Currently, Uganda does not have a specific National Strategy dedicated to sustainable sand mining or promoting alternatives to river sand. The regulation of sand mining is primarily managed through existing legislation, including the National Environment Act (2019) and the Mining Act.

The National Environment Management Authority (NEMA) is responsible for issuing permits and overseeing compliance. However, a comprehensive, national-level strategy for sustainability is not yet in place.

Naomi Karekaho, the corporate communications manager at NEMA, said the agency is working tirelessly to regulate sand mining across the country although there are still cases of illegal miners.

“It is not true that they are above the law and Uganda needs sand and every effort is being made to ensure that the sand is mind in a sustainable manner. If there is any illegality, we have an express penalty scheme that charges money in billions of Uganda shillings if you are found to be degrading the land.”

The struggle for clean water;

Aswa II Catchment area was initially crisscrossed by rivers and streams that feed the livelihoods of thousands. But now, the region is grappling with deep and complex challenges, where climate, conflict, and community all converge. In addition, access to basic water and sanitation is very limited with only 57 percent of the total population across the Aswa 11 sub-catchment and Lira district having access to improved water sources while only 18 percent has access to improved sanitation facilities. Akor village had once been known for its thriving boreholes and protected wells. Elders often told stories of a time when water flowed even in the harshest of dry seasons but things had changed.

Akello Miriam, a 36-year-old mother of five, starts her every day at 4am with her yellow jerrycan in hand. The old borehole became faulty three months ago, and the nearest water source was now a three-hour walk away down the rocky paths toward the now seasonal Aswa River.

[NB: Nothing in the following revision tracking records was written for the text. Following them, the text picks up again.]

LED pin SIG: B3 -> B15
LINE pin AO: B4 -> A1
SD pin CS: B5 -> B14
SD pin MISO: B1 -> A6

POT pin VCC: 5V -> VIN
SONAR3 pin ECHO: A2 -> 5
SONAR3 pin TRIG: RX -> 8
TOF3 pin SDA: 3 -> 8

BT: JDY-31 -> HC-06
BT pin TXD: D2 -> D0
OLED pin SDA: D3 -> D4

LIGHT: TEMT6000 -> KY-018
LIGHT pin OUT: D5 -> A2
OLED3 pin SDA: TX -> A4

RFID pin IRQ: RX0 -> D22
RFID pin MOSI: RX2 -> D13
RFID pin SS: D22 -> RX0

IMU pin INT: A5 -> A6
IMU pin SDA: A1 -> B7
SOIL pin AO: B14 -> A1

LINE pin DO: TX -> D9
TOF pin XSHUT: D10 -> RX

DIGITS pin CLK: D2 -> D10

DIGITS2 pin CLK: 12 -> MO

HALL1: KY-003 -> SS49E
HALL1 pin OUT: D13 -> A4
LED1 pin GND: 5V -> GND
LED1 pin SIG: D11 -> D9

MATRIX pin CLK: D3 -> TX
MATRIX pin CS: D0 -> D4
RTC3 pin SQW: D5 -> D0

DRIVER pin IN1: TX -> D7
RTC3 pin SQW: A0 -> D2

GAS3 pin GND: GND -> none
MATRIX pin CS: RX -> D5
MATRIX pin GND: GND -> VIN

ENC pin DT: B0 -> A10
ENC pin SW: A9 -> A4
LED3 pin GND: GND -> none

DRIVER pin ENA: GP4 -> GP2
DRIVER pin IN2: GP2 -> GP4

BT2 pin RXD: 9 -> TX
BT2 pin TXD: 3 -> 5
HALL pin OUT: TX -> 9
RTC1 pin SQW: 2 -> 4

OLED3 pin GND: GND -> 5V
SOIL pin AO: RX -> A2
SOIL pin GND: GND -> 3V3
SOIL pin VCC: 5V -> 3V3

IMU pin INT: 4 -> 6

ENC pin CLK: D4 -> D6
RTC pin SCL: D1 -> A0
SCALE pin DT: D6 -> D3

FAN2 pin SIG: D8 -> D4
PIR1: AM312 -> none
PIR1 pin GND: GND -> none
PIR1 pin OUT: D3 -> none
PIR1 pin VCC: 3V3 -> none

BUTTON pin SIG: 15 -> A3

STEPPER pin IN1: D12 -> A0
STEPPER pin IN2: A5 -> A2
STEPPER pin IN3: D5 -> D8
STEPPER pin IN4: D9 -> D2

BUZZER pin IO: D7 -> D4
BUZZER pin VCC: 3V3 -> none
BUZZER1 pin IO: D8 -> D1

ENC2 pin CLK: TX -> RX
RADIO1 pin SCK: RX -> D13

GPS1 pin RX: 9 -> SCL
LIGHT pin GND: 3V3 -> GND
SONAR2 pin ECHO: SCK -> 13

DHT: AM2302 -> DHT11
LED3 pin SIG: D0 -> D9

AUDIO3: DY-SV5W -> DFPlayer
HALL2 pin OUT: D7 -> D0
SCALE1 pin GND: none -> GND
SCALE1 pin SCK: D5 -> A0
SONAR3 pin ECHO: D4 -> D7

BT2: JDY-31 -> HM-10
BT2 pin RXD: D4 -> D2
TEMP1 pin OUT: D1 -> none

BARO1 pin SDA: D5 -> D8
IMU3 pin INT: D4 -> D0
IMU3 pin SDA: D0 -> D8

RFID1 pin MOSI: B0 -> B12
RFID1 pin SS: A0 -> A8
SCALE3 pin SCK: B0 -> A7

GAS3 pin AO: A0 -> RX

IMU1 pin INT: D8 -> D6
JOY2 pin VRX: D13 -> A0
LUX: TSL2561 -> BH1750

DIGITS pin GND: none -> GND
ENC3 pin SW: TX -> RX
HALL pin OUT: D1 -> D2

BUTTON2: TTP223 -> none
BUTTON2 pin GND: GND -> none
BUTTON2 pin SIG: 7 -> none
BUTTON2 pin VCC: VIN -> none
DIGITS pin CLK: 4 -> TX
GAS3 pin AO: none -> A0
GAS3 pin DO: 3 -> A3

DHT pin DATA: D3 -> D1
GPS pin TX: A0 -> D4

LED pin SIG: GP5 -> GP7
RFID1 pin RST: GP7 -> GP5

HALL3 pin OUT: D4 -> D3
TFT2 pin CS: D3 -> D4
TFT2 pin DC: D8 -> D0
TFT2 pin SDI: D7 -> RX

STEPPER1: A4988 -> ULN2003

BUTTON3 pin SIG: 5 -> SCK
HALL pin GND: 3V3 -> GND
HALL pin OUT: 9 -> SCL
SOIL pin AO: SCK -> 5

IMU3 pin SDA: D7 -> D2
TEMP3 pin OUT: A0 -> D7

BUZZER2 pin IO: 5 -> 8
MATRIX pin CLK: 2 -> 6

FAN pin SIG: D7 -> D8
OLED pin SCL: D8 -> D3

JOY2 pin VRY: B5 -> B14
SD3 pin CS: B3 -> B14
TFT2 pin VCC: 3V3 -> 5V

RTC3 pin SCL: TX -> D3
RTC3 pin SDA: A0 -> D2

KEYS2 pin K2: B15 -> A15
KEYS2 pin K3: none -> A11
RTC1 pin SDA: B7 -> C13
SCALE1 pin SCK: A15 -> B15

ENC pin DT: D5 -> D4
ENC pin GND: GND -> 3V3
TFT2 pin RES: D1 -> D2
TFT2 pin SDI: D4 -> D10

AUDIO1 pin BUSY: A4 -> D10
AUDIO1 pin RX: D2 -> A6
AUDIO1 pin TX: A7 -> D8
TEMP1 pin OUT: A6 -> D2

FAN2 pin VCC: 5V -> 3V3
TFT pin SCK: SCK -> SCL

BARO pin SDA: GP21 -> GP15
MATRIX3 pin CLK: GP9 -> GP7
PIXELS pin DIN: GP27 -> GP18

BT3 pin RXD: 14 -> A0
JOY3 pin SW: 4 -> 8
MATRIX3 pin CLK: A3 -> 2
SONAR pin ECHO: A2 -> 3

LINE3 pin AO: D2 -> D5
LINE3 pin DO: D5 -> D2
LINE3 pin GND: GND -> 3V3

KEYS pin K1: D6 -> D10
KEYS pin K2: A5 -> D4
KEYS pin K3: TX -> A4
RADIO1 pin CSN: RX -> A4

“I’ve never seen anything like this,” she muttered as she tramped through the dust. “We used to have wells providing clean water when the borehole is not working but now all the wells have contaminated water.”

Furthermore, flash floods, recurring droughts and other extreme weather events are intensifying because of a changing climate, which is further exacerbating water insecurity.

Whereas some countries have banned sand mining, here in Uganda, it is going on amidst friction – those in support of the lucrative business and those in favor of protecting the environment.

A scoping study conducted in the Aswa I & II sub-catchments by Join for Water, a Belgian water NGO, in partnership with the Water Resources Institute (WRI) with support from the Conrad N. Hilton Foundation revealed multiple challenges affecting water resources, including rapid population growth, high poverty levels, low literacy, insecure land ownership, and weak enforcement of conservation regulations.

The organization is now proposing a range of interventions that combine environmental restoration with community empowerment, focusing on the rehabilitation of degraded ecosystems through a community-based water resources management approach.

They are also strengthening institutional and stakeholder capacity for effective planning and coordination through improving the availability of data and knowledge on local water resources, ensuring that decisions are evidence-based and context-specific.